• **BRIEF**
Copy each line below that has "Balls".

++++++++++

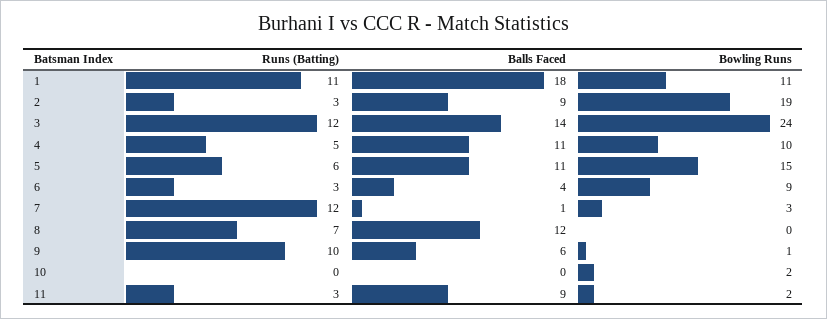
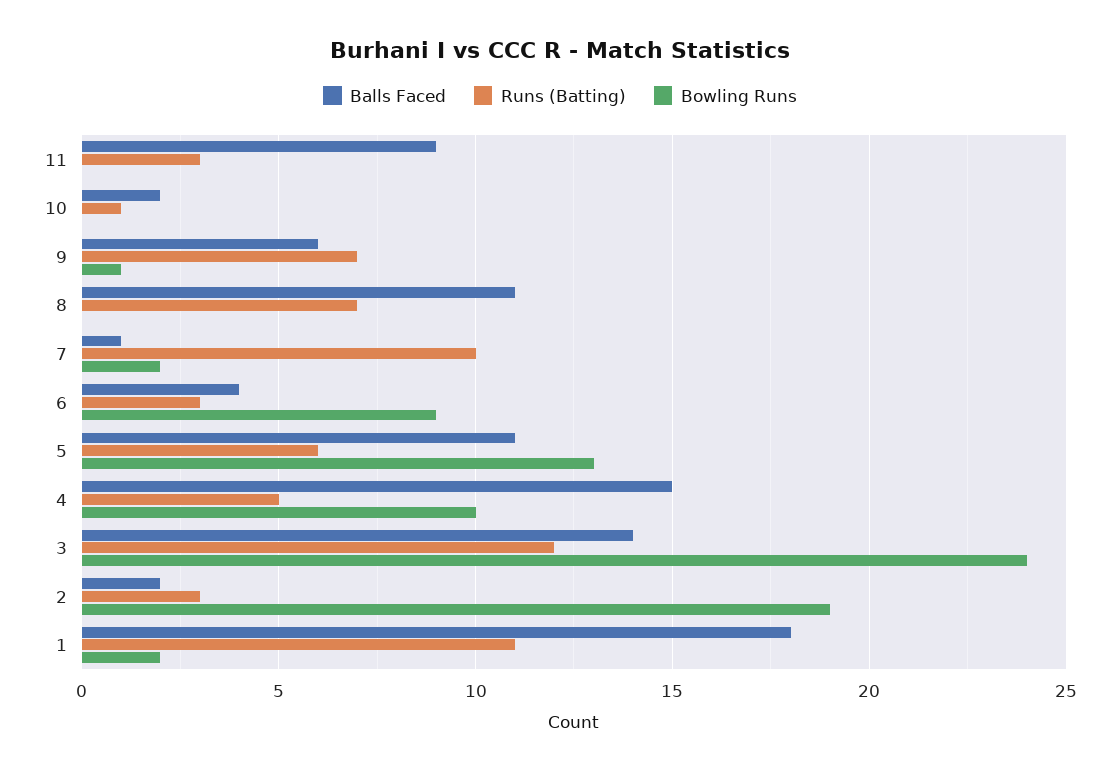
Bowling Runs, 1: 11 -> 2
Balls Faced, 2: 9 -> 2
Balls Faced, 4: 11 -> 15
Bowling Runs, 5: 15 -> 13
Runs (Batting), 7: 12 -> 10
Bowling Runs, 7: 3 -> 2
Balls Faced, 8: 12 -> 11
Runs (Batting), 9: 10 -> 7
Runs (Batting), 10: 0 -> 1
Balls Faced, 10: 0 -> 2
Bowling Runs, 10: 2 -> 0
Bowling Runs, 11: 2 -> 0

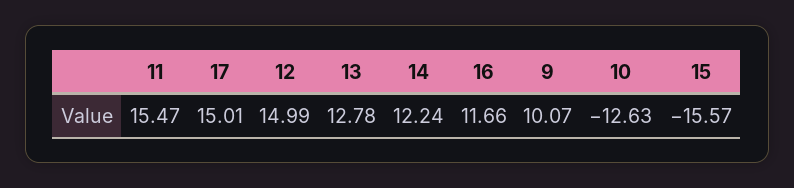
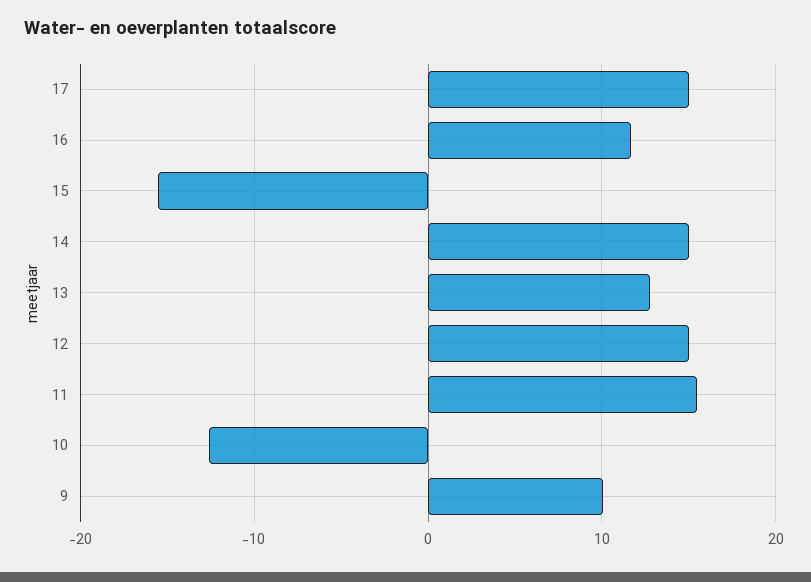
14: 12.24 -> 15

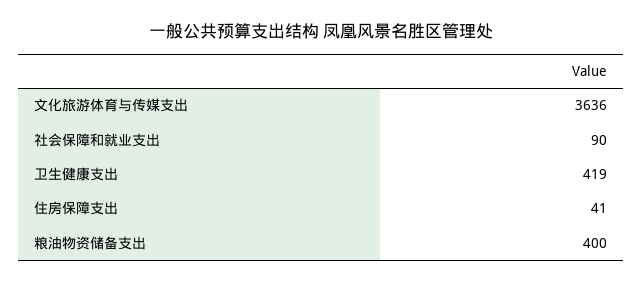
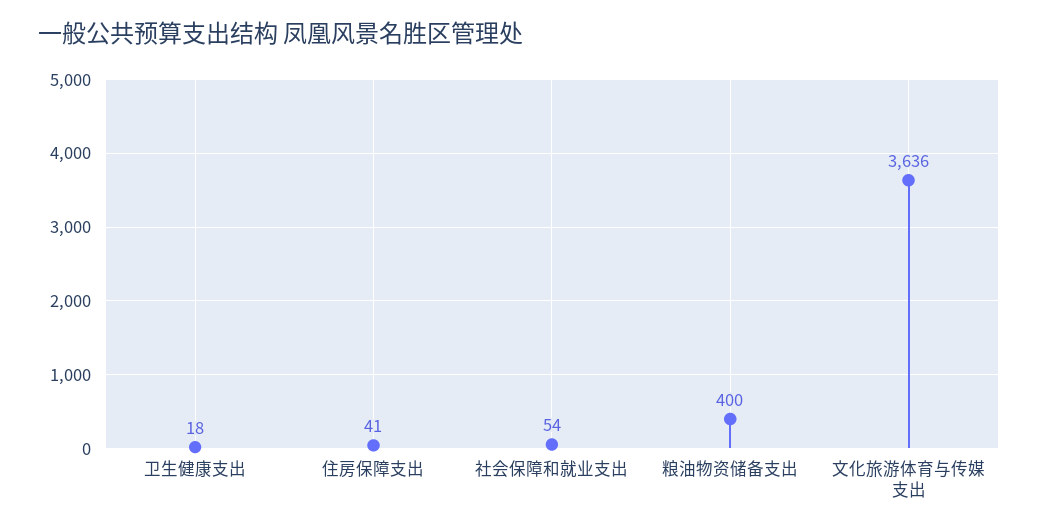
社会保障和就业支出: 90 -> 54
卫生健康支出: 419 -> 18

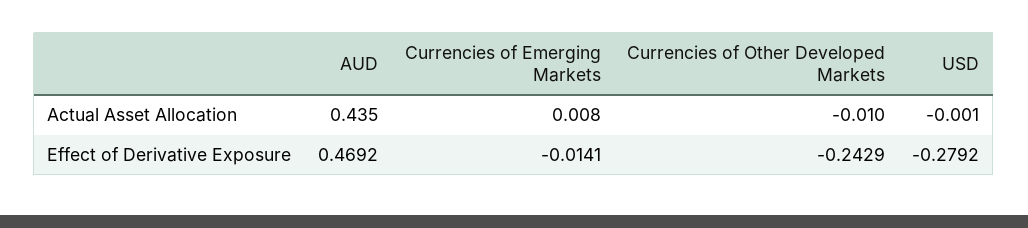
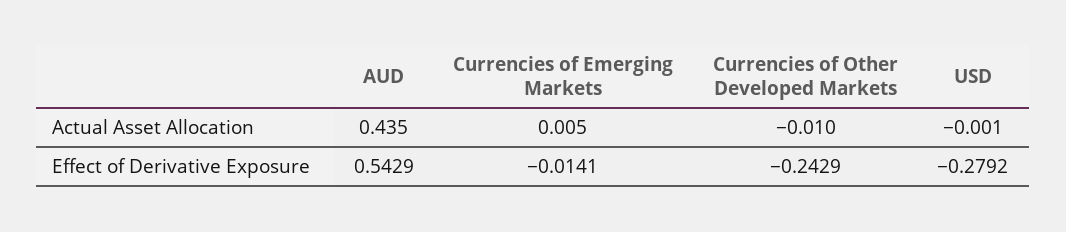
Currencies of Emerging Markets, Actual Asset Allocation: 0.008 -> 0.005
AUD, Effect of Derivative Exposure: 0.4692 -> 0.5429

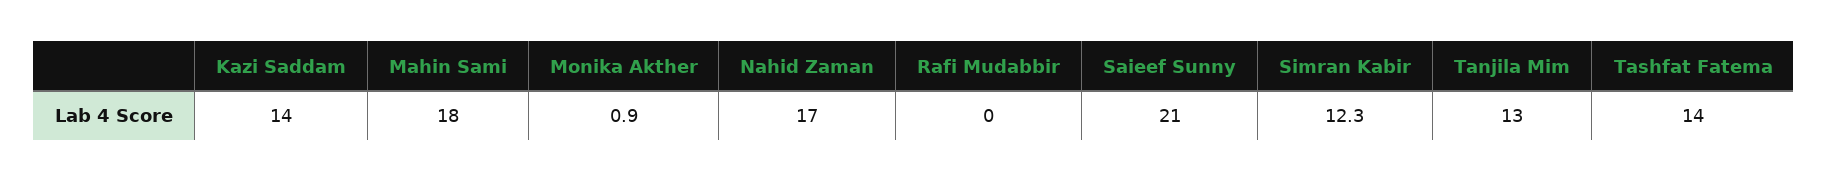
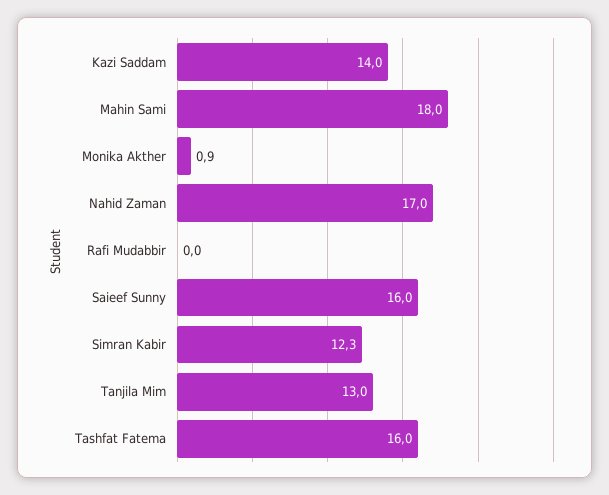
Saieef Sunny: 21 -> 16
Tashfat Fatema: 14 -> 16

++++++++++

• **RESPONSE AREA**
Balls Faced, 2: 9 -> 2
Balls Faced, 4: 11 -> 15
Balls Faced, 8: 12 -> 11
Balls Faced, 10: 0 -> 2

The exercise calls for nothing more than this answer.